This cookie-making Tar Heel couple leaves no crumbs
Kirk Francis ’08 and Juliann Francis ’10 created the Captain Cookie and the Milkman company in 2012.

In fall 2006, a certain first-year student felt a little lost walking through Polk Place on the first day of class. But she soon spotted a junior she had met a few days earlier. Kirk Francis ’08 was handing out homemade chocolate chip cookies from a giant Tupperware container.
“That really captures who he is,” said Juliann Francis ’10 of the man she married. “He enjoys cooking and baking for large amounts of people and loves to share joy through that. It’s why our company has been so successful.”
Kirk and Juliann Francis started Captain Cookie and the Milkman in 2012 in a renovated newspaper van in Washington, D.C. The company now includes a fleet of trucks and multiple locations in the nation’s capital as well as two stores in Raleigh.
One guy and a truck
The couple began dating after meeting at the Lutheran Campus Ministry.
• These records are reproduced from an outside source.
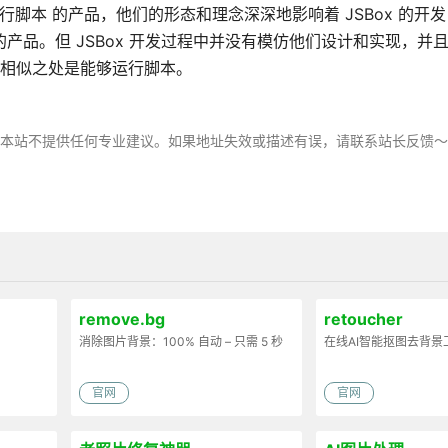
脚本 的产品，他们的形态和理念深深地影响着 JSBox 的开发，比
小程序的产品。但 JSBox 开发过程中并没有模仿他们设计和实现，
唯一的相似之处是能够运行脚本。
，本站不提供任何专业建议。如果地址失效或描述有误，请联系站长反馈
remove.bg
retoucher
消除图片背景：100% 自动 – 只需 5 秒
在线AI智能抠图去背景
官网
官网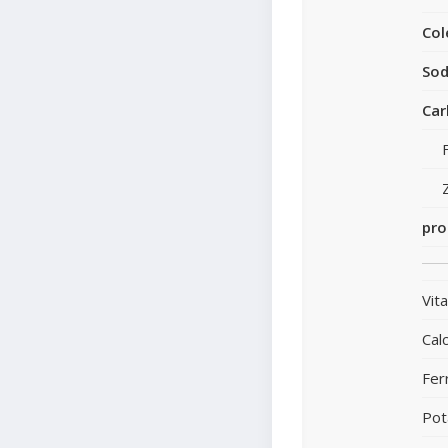
Col
Sod
Car
pro
Vit
Calc
Fer
Pot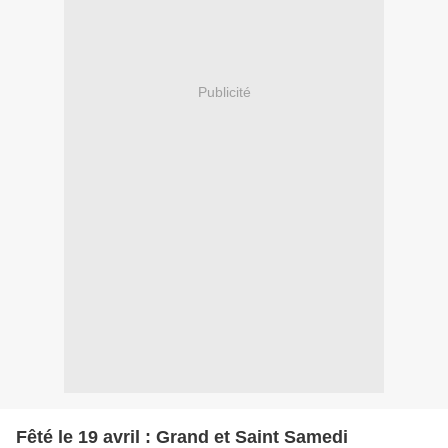
Publicité
Fêté le 19 avril : Grand et Saint Samedi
After graduation, Kirk Francis took a job as a government contractor in Washington. But he also delivered his cookies to local coffee shops every day by 6 a.m. before heading to his day job, working more than 100 hours a week.
“It was a ton of learning,” said Kirk Francis. “You think, ‘Oh, it’s just some flour and sugar.’ But you’re also paying for electricity to power the oven, gas to drive around, containers for cookies. I think a lot of people don’t account for their time, too.”
A few years later, Juliann Francis (whose degree was in journalism) was also in Washington, working at Bloomberg News. Then the food truck phenomenon hit town. It seemed like a good time for Kirk Francis to focus on cookies full time. He bought a large delivery truck and outfitted it to serve as a mobile bakeshop.
“When you take a full-scale bakery and put it in a 70-square-foot truck and roll it down the highway at 65 miles per hour, you’re going to have challenges every day,” he said.
Back to the Tar Heel State
Juliann Francis coined the company name, inspired by the nostalgia of comic books. A couple of years later, she became CEO to focus on operations and scaling the business. They outfitted more trucks and opened more Washington locations before deciding to return to North Carolina — for the business and for their growing family. They opened a location in Transfer Co. Food Hall in downtown Raleigh in 2019 and added a store in the city’s North Hills neighborhood last year.
“We always wanted to come back to the Triangle,” she said.
The move to North Carolina brought the cookie business full circle. “Obsessed” with cookies as a kid in Oklahoma, Kirk Francis developed his chocolate chip cookie recipe as a student at Carolina, baking in a residence hall.
“I didn’t know a soul when I got to UNC, and some of my closest friends are people I met there who have been a part of this journey,” he said. “College is the first time I had to figure out how to pay rent, sign a lease, cook for myself and create an entirely new social environment. Learning how to deal with change and go through those experiences help prepare you for all of things you’ll face in the working world.”
As they look ahead to a new year, their goal hasn’t changed since his days of handing out cookies on Polk Place.
“Even if someone’s just coming in for a cookie, we want them to walk out happier than when they came in, and hopefully spread that to their family and friends,” said Juliann Francis. “We’re just trying to make people’s lives better within our sphere as much as possible.”